Tidenham tunnel was built in 1876 and closed in 1981, the tunnel is 1,1080 yard long, and was built for the Wye vally railway. This tunnels unusual in that it still has the lines laid through it. 
We stumbled across the tunnel by accident while looking for something else simply by driving over the road bridge over the lines and spotting it, sadly we wern't really equipted for a proper explore and didn't have the "real" camera with us so the pics are of poorer quality.

The southern entrance which is pretty badly overgrowen along the trackbed







Inside the southern entrance





Some metal ring shaped bits, not too sure what they are for.





The single ventilation shaft





A boulder thats fallen from the roof at some time, slightly worrying





A not very good shot along the tunnel





Inside the northan entrance





outside the northan entrance


----------



## sheep2405 (May 3, 2010)

Nice photos, the metal shapped bits are park of the track fixings, at this moment in time the name is lost from my memory.

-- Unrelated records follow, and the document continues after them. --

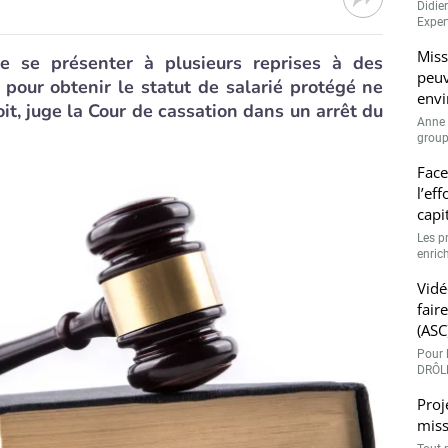
Didie
Expert
Miss
de se présenter à plusieurs reprises à des
peuv
pour obtenir le statut de salarié protégé ne
envi
it, juge la Cour de cassation dans un arrêt du
Anne 
groupe
Face
l’ef
capi
Les p
enrich
Vidé
fair
(ASC
Pour l
DRÔLE
Proj
miss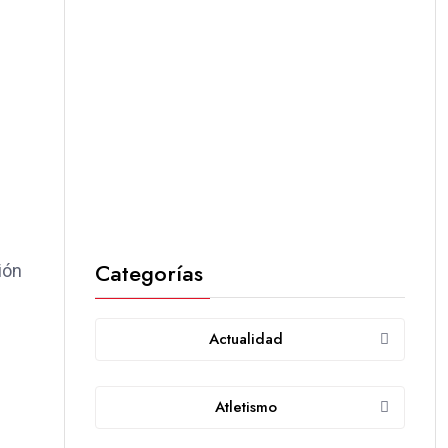
Categorías
ión
Actualidad
Atletismo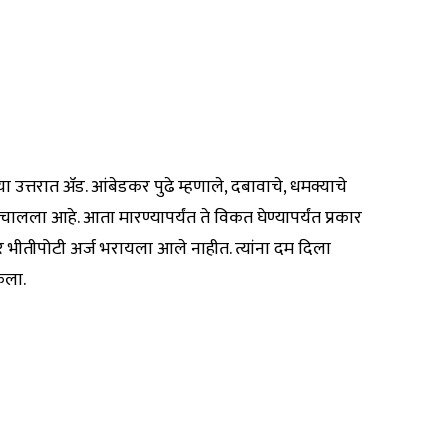
या उत्तरात ॲड. आंबेडकर पुढे म्हणाले, दबावाचे, धमक्याचे
चालला आहे. आता मारण्यापर्यंत ते विकत घेण्यापर्यंत प्रकार
 भीतीपोटी अर्ज भरायला आले नाहीत. त्यांना दम दिला
केला.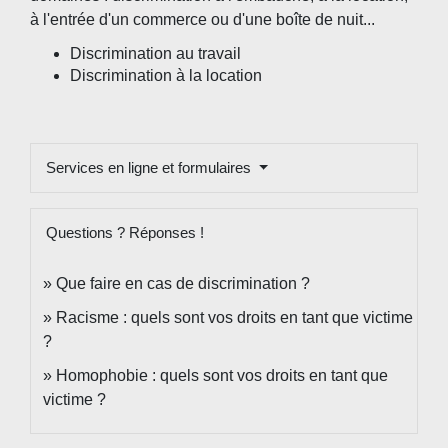
à l'entrée d'un commerce ou d'une boîte de nuit...
Discrimination au travail
Discrimination à la location
Services en ligne et formulaires
Questions ? Réponses !
Que faire en cas de discrimination ?
Racisme : quels sont vos droits en tant que victime
?
Homophobie : quels sont vos droits en tant que
victime ?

Lol


----------



## fluffy5518 (May 3, 2010)

Hi mate !!
Love this tunnel (visited a while back).Glad you had a good visit !! The mystery items are track KEYS they fit between the chair and the side of the rail to hold the rail firmly in place !!


----------



## swanseamale47 (May 3, 2010)

Thanks for the replies. The tunnel was a fun visit with the track sstill being in place but the approach was very overgrown, theres some big size trees now growing in the lines on the south side, theres also an interesting looking quarryand pill box on the north side about a half mile or so along the lines and a few caves but we ran out of time and didn't have chance to explore there.


----------



## sqwasher (May 4, 2010)

Looks a good mooch this-real bonus having the track still in situ! Nice one.


----------



## Engineer (May 5, 2010)

*Tunnel.*



sheep2405 said:


> Nice photos, the metal shapped bits are park of the track fixings, at this moment in time the name is lost from my memory. Lol



Probably 'Pandrols' at a guess. Generic track worker term for clips for bullhead and flat bottom rails.
(Bullhead type in the pic).


----------



## UrbanX (May 5, 2010)

Great find! I would be very temped to back there with a tripod and a torch, and have some fun with light painting. Maybe also a train whistle to keep your fellow explorers on their toes!


----------



## swanseamale47 (May 15, 2010)

Thanks again for the replies.
I am planning to re-visit several of the tunnels I have done taking more kit (slave flashes tripods, lights etc) and doing the job properly, as usual though time is the problems, I will get around to it eventually though.
Thanks Wayne


----------



## smileysal (May 15, 2010)

I love to see railway tunnels, especially when they still have the tracks and sleepers still in place. This one looks great, good pics too.

Another one on my list for me and Mendo to go and have a look at. 

Cheers,

 Sal


----------